▶ _Brano di testo_:
* * * *
THOMAS HOBBES (1588 – 1679)
Un’alternativa a Cartesio
La filosofia di Hobbes rappresenta, nei confronti di quella di Cartesio, l’altra grande alternativa cui l’elaborazione del concetto di ragione mise capo nel XVII secolo. E ciò non soltanto perché essa è legata a presupposti materialistici e nominalistici, mentre la riflessione di Cartesio è legata a una metafisica spiritualistica; ma anche e soprattutto perché Hobbes scorge nella ragione una tecnica per molti aspetti diversa o opposta a quella individuatavi da Cartesio.
Thomas Hobbes nacque a Westport, in Inghilterra, il 5 aprile 1588 e fece i suoi studi a Oxford, ma la sua formazione fu dovuta soprattutto ai frequenti contatti con l’ambiente culturale euro­peo che egli stabilì durante i viaggi e le permanenze sul continente. Dimorò a lungo a Parigi dove frequentò Gassendi e gli ambienti libertini francesi, fu amico di Galilei e del padre Mersenne, attraverso il quale fece giungere a Cartesio le sue Obiezioni alle Meditazioni cartesiane.
* * * *
▶ _Dati forniti_:
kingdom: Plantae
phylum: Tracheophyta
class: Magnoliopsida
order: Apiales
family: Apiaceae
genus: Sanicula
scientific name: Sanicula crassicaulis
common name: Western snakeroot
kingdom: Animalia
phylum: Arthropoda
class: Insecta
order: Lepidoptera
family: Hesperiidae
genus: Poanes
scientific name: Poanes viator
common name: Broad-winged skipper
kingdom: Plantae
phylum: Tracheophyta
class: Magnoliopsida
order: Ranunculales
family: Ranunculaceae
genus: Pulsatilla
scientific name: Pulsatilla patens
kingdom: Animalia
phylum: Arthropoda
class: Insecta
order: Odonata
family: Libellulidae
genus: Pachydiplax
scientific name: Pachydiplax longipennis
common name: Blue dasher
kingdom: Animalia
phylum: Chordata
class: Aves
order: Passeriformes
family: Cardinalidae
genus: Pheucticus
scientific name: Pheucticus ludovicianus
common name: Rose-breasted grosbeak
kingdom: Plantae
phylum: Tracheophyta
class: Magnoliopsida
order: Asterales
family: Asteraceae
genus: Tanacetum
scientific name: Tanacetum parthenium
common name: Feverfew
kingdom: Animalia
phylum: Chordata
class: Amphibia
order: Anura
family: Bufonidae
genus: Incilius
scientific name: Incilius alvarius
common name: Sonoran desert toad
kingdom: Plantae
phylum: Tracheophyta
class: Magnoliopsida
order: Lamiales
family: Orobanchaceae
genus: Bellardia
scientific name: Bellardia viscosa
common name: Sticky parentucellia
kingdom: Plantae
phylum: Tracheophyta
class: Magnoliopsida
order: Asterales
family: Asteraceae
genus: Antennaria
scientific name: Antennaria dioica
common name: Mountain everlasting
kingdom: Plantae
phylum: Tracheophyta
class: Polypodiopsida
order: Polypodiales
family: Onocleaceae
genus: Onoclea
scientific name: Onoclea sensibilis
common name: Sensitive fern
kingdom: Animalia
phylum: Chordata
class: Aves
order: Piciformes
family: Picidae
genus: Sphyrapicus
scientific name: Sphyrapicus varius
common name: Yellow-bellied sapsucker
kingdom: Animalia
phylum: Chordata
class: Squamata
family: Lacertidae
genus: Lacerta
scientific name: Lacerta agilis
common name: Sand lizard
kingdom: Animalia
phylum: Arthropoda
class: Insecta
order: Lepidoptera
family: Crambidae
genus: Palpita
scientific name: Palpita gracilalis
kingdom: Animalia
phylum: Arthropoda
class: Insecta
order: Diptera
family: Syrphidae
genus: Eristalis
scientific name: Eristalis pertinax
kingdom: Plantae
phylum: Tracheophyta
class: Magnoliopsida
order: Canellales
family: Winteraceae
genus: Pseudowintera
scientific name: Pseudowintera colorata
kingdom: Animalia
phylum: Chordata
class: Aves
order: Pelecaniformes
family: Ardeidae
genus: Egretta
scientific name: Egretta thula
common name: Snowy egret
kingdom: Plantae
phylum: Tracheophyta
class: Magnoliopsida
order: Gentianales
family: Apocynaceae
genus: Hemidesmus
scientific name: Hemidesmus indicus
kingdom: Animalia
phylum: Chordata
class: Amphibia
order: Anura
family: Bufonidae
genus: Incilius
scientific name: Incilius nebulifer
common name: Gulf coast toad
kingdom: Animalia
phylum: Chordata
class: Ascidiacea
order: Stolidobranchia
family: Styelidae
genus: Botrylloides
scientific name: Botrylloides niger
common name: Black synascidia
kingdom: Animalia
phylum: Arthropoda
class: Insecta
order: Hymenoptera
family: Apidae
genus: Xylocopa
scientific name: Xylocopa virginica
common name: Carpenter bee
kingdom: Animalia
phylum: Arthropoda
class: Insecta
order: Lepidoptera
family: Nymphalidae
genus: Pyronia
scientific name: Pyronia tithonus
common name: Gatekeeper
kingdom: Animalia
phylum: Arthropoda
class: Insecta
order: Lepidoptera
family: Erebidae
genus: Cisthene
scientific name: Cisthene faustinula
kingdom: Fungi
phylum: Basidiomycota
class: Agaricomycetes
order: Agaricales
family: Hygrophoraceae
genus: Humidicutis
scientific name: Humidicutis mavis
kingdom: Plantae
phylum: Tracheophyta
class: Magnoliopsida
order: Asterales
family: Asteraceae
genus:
* * * *
▶ _Attività da svolgere_:
(a) Rispondi a queste domande sul brano su Hobbes:
(i) A quali presupposti è legata la filosofia di Hobbes?
(ii) In quale luogo e in quale data nacque Hobbes?
(iii) Attraverso chi Hobbes fece giungere a Cartesio le sue Obiezioni?
(b) Riprendi il brano su Hobbes dopo la sua ultima frase e proseguilo.

▶ _Risposte alle attività_:
(a)
(i) A presupposti materialistici e nominalistici.
(ii) A Westport, in Inghilterra, il 5 aprile 1588.
(iii) Attraverso il padre Mersenne.

(b)
La sua opera principale è considerata il Leviatano, ossia la materia, la forma e il potere di uno Stato ecclesiastico e civile, che fu pubblicato nel 1651. Nella trilogia costituita da II citta­dino (De cive, 1642), Il corpo (De corpore, 1655) e L’uomo (De homine, 1658), Hobbes espo­se ordinatamente il proprio sistema in tutte le sue parti. Occupò gli ultimi anni della sua vita in polemiche di varia natura, tra cui quella con il vescovo Bramhall contro il quale difese la corpo­reità di Dio. Morì a Londra il 4 dicembre 1679, a 91 anni.
La filosofia di Hobbes ha come scopo quello di porre i fondamenti di una comunità ordinata e pacifica, che egli crede possibile soltanto sulla base del potere assoluto dello Stato. Una filoso­fia metafisica, come quella di Aristotele e degli scolastici, sarebbe, secondo Hobbes, incapace di fornire questo fondamento. Hobbes vuole costruire una filosofia puramente razionale, “umana­mente” razionale: che escluda ogni rivelazione soprannaturale, l’autorità dei libri e degli autori antichi, e che prenda la sua ispirazione esclusivamente dal mondo della natura.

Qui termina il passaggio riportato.